You just have to remember how flat the secondary characters of Scarlet Witch and Vision were or a final fight articulated in a way that was as predictable as it was forced; the way in which Loki lost the most interesting element of him, the recreation of a temporary pro-Soviet bureaucracy, to delve into intergalactic adventures at half throttle; the dilution of Ms Marvel, who after a visual feast in the first episode, exploring her own language, rushed to tell a plot in fits and starts.

Falcon and the Winter Soldier was an elongated buddy-movie where in the first episode the colleagues were not even reunited, forgetting a fundamental principle of the pilot episodes as tools to communicate the tone of the story; Hawkeye, effective, served to give the green light to the least requested spin-off to date, that of Echo; and She-Hulk could have fun reading meta-Marvel but it didn’t work as a sitcom or adventure of the week, always airing underdeveloped episodes.

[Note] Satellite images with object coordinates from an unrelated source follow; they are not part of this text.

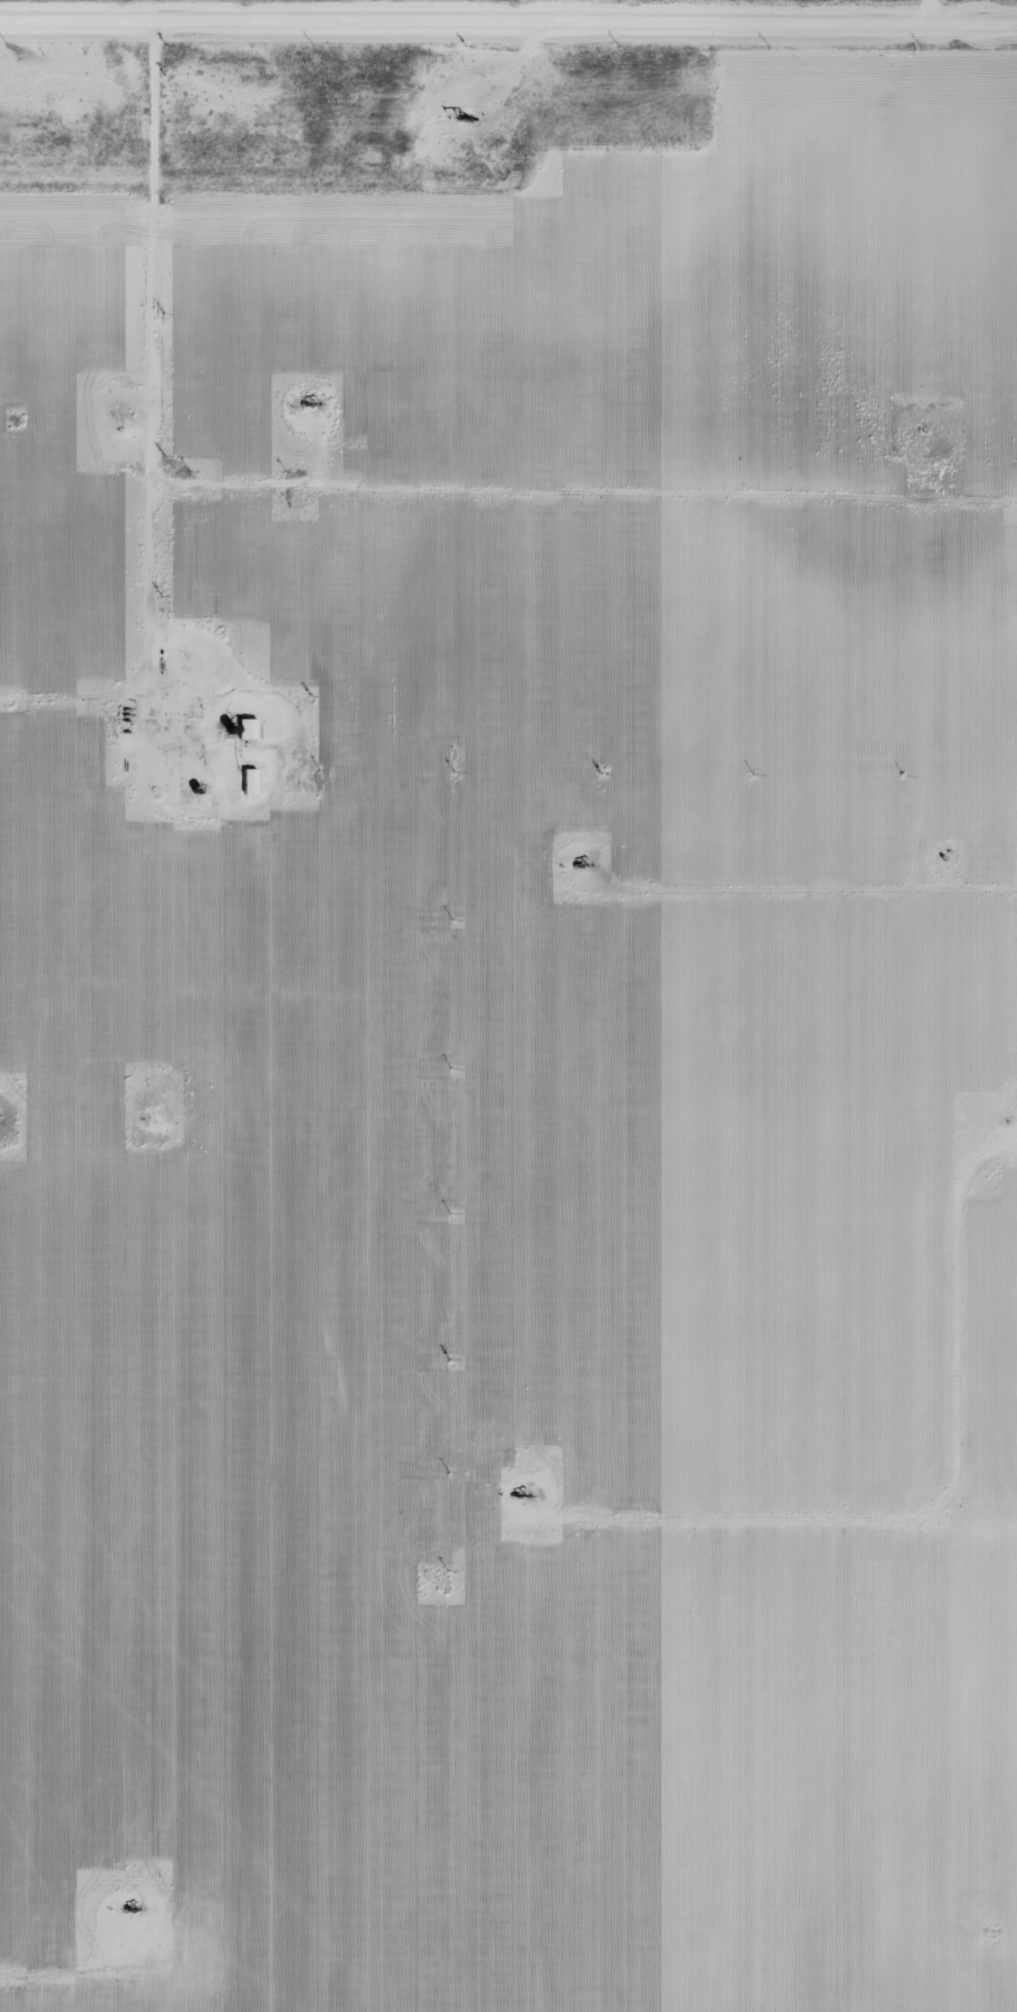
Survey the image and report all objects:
road: (904, 0)
road: (948, 0)
petroleum well: (301, 398)
road: (395, 430)
petroleum well: (578, 863)
petroleum well: (528, 1495)
petroleum well: (131, 1906)

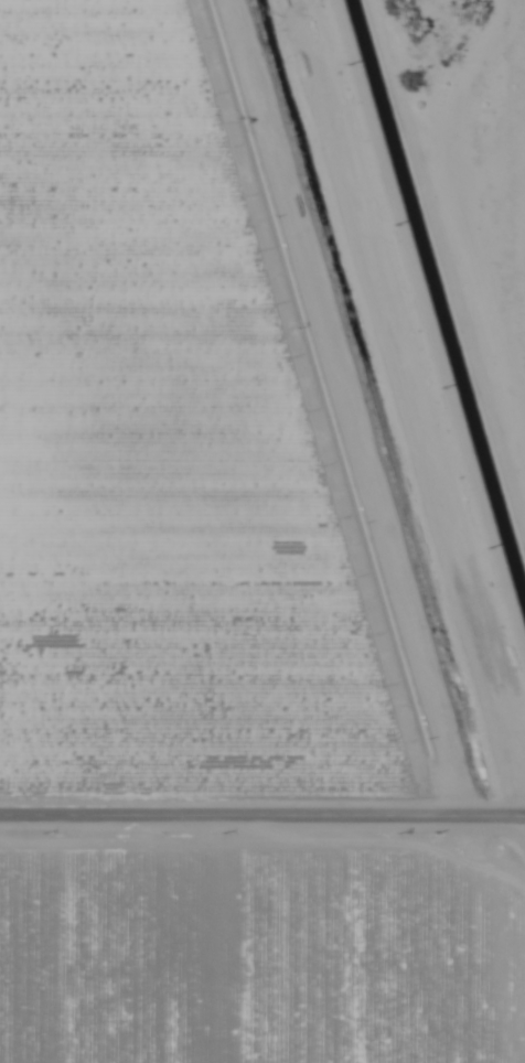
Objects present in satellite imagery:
road: (262, 815)

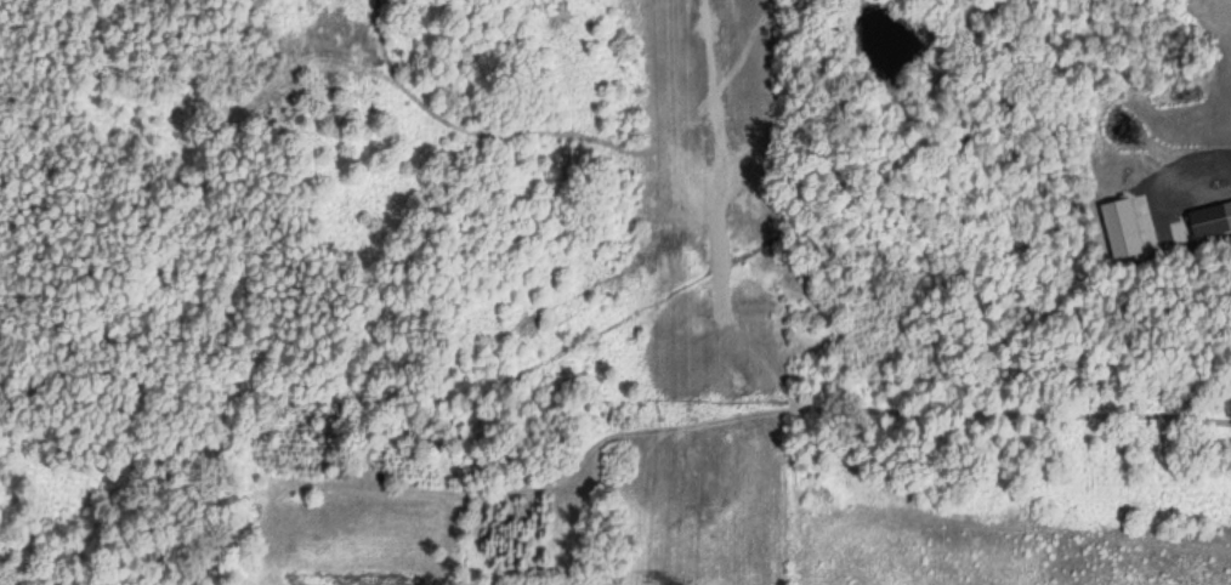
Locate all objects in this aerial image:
building: (1208, 221)
building: (1116, 230)

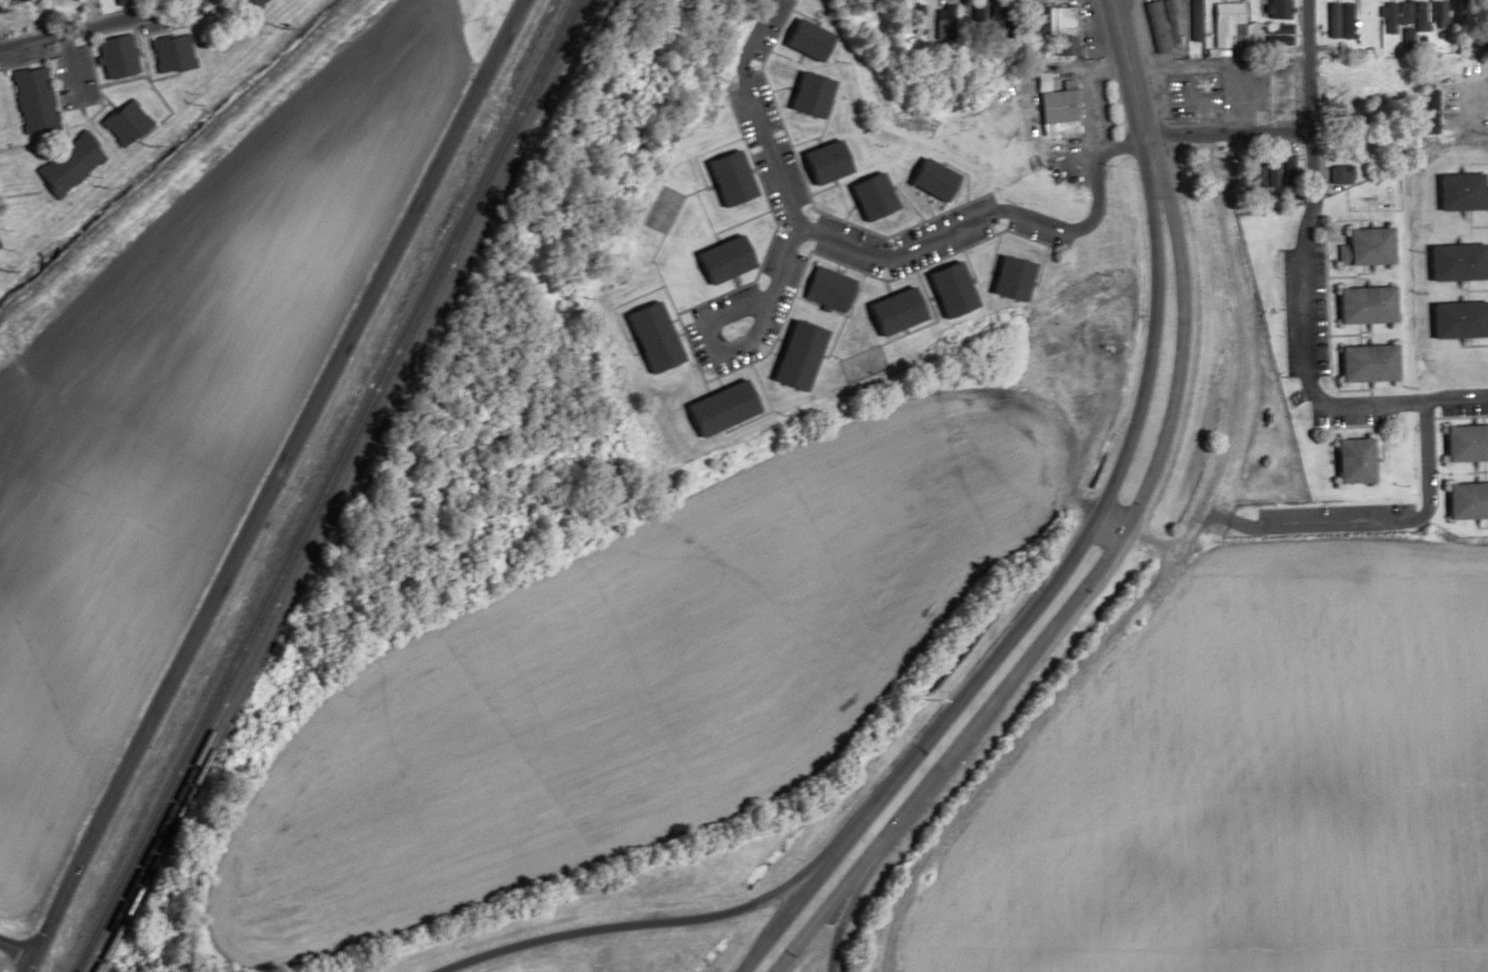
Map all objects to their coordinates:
building: (7, 0)
building: (251, 3)
building: (1273, 8)
building: (1399, 11)
road: (93, 12)
road: (1041, 13)
building: (1415, 15)
building: (1435, 15)
building: (942, 17)
building: (1382, 17)
building: (1027, 18)
building: (1335, 19)
building: (1221, 22)
road: (96, 24)
building: (1158, 25)
building: (1274, 33)
building: (803, 40)
building: (168, 52)
building: (114, 55)
road: (1301, 66)
road: (1136, 67)
building: (1415, 69)
building: (1437, 69)
building: (1459, 69)
road: (1110, 72)
building: (1480, 72)
road: (74, 73)
building: (1275, 88)
building: (805, 94)
building: (1445, 99)
building: (31, 100)
building: (1053, 106)
building: (1424, 110)
building: (122, 122)
building: (1341, 122)
road: (1213, 134)
building: (819, 162)
building: (65, 164)
building: (1338, 175)
building: (726, 177)
building: (926, 179)
building: (1457, 192)
building: (866, 195)
building: (1, 244)
building: (1360, 247)
road: (871, 256)
building: (719, 259)
building: (1450, 262)
building: (1006, 278)
building: (945, 288)
building: (824, 289)
building: (1359, 305)
building: (889, 311)
building: (1452, 320)
building: (648, 336)
road: (759, 339)
road: (1299, 354)
building: (792, 355)
building: (1361, 363)
crop: (183, 408)
building: (715, 408)
building: (1463, 443)
building: (1347, 461)
road: (275, 476)
railway: (337, 485)
railway: (316, 486)
railway: (326, 486)
railway: (347, 486)
building: (1464, 500)
road: (1127, 536)
road: (1144, 587)
road: (1030, 592)
road: (1077, 592)
road: (841, 912)
road: (649, 923)
road: (15, 949)
road: (27, 963)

Secret Invasion, after these exercises to keep adults subscribed to the Disney service, has fallen among the audience like a brick as heartless as the credits. How can someone like Samuel L. Jackson spend over a decade playing the same character and, when he finally has weight in a production, come up with such a poor dramatic arc? How can part of the drama be sustained in the death of a character who, despite being recurring and having a face semi-known to the public, was basically nothing? Why, when Marvel tries to go adult by getting into the thriller of conspiracies and body snatchers, the dialogues transmit the naturalness of a dialogue written by artificial intelligence? And why do scripts have so little interest in drawing characters beyond “with a six and a four here is your portrait”? The miniseries conveys that feeling of lack of guts beyond a reflection on the refugee crisis. They wanted to make a Marvelian Homeland without betting on the adult or understanding what makes political thrillers work and are addictive. As with most of the brand’s series, it is content to be a long film without adapting to the requirements of the medium (which are virtues!).

And, with so much money-making operation where writers and directors behave like audiovisual officials, the Marvel experience has eroded. Because it was one thing to go to the movies and see works as insipid as they were carefree and entertaining, which on the big screen and with a lot of noise hid their shortcomings, and another is to find yourself with a tangle of Marvel mythology with half-baked characters and always incomplete plots, because the arcs of the characters often neither begin nor end in the work in question. From producing so much, it has been revealed that the king was naked due to the mistaken conviction that, between films, the viewer really needed Marvelian hobbies instead of paving the way for expectation. The spectacular cannot be perceived as routine.

Put to dedicate hours and hours to the series to have the complete portrait of the MCU, at least the works could transmit a certain energy, as if the people behind them had a pulse. We complain about the credits of Secret Invasion when the reality is that almost all of Marvel post-Endgame seems like a draft taken from ChatGPT and, when Sony’s animated Spider-Man suddenly appears, one is reminded of grit, uniqueness, risk and above all trust in the viewer.